Storyboarding your Website
Overview:
Before you open up Dreamweaver, your group should
sit down and sketch out the design and contents of your site as you envision
them now. It is likely that you will also return to this storyboarding phase
as you begin to develop and revise your vision of your site. You don't have
to be an artist to storyboard well; the most important thing is that you get
a sense of how the site will be laid out, what goes where, and what needs to
be included.
Specifics:
Download and complete
one storyboarding form for EACH PAGE of your website. This form asks you to do several things that are commonly
accomplished in the first storyboarding phase (though the preliminary vision
is often revised as you go):
- Determine what content you want to include in your site
- Determine how you will invite others to contribute to the
content of this site. Perhaps you will simply invite visitors to send you
info and provide an email link or an email form. In any case, part of your
assignment invovles inviting your audience to contribute to the site, to "grow"
it.
- Sketch out the site you want to build with pencil and paper.
Begin with the front page, which is the most important: determine what you
will include there and how you will organize it. Where should your writing
go on the page? Where should an opening image go? And where will you put the
links? Once you have it all laid out, determine what resources you need to
make it happen and list those (the introductory text, perhaps a navigation
bar, links, maybe a logo image?) When the first page is sketched, go through
the same process for each of the subsequent pages. So, for example, a sketch
of one page, along with the resources needed for it, might look something
like this:

- Determine a color scheme. You may have different colors on
different pages, but the overall color scheme should be somewhat consistent.
Be sure that the text and link colors are different enough to be discernable
and that both are visible against the background color
- Determine a font scheme: you'll want headings and subheadings,
as well as the regular font to be relatively consistent in size, style, and
color from page to page
- Assign both descriptive names and file names (html names)
for each page of your site. For instance, if you were doing a site on Cyberpunk,
you might set the following descriptive names for pages in your web site,
along with the corresponding file names (in parentheses):
- Cyberpunk Novels (novels.htm)

Recorded data:
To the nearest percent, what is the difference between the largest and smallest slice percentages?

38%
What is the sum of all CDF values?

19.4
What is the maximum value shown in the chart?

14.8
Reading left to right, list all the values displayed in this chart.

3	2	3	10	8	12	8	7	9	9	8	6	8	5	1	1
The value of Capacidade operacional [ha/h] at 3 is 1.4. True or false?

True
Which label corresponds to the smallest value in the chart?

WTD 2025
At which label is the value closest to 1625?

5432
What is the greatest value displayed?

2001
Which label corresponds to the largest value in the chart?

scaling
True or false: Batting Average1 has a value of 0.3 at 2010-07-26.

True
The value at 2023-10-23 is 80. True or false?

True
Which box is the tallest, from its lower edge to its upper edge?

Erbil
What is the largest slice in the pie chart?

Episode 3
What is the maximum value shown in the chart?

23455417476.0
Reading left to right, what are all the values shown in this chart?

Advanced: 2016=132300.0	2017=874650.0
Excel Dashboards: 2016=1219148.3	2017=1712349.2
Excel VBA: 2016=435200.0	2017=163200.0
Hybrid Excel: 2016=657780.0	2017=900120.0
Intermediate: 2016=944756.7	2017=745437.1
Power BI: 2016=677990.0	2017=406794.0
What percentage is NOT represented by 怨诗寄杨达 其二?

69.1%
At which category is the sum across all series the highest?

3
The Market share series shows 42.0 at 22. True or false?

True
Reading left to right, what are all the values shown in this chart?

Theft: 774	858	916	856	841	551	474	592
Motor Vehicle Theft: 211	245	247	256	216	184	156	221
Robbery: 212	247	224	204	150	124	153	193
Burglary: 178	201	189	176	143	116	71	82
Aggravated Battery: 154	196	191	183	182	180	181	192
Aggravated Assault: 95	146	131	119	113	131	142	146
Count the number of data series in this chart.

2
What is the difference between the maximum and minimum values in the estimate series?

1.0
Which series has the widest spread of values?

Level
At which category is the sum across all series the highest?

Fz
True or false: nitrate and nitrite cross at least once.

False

- [Assignment A]
Answer these questions using the storyboarding text:
(i) Which program should the group hold off opening until the site is sketched out?
(ii) How many storyboarding forms should be completed?
(iii) In the Cyberpunk example, what file name corresponds to the descriptive name "Cyberpunk Novels"?
- [Assignment B] Reproduce the part of the storyboarding text that opens with the words containing "Be sure that" and closes with "Cyberpunk Novels (novels.htm)".
This data was drawn from a separate source.

- [Written reply A]
(i) Dreamweaver.
(ii) One for each page of the website.
(iii) novels.htm

- [Written reply B]
Be sure that the text and link colors are different enough to be discernable
and that both are visible against the background color
- Determine a font scheme: you'll want headings and subheadings,
as well as the regular font to be relatively consistent in size, style, and
color from page to page
- Assign both descriptive names and file names (html names)
for each page of your site. For instance, if you were doing a site on Cyberpunk,
you might set the following descriptive names for pages in your web site,
along with the corresponding file names (in parentheses):
- Cyberpunk Novels (novels.htm)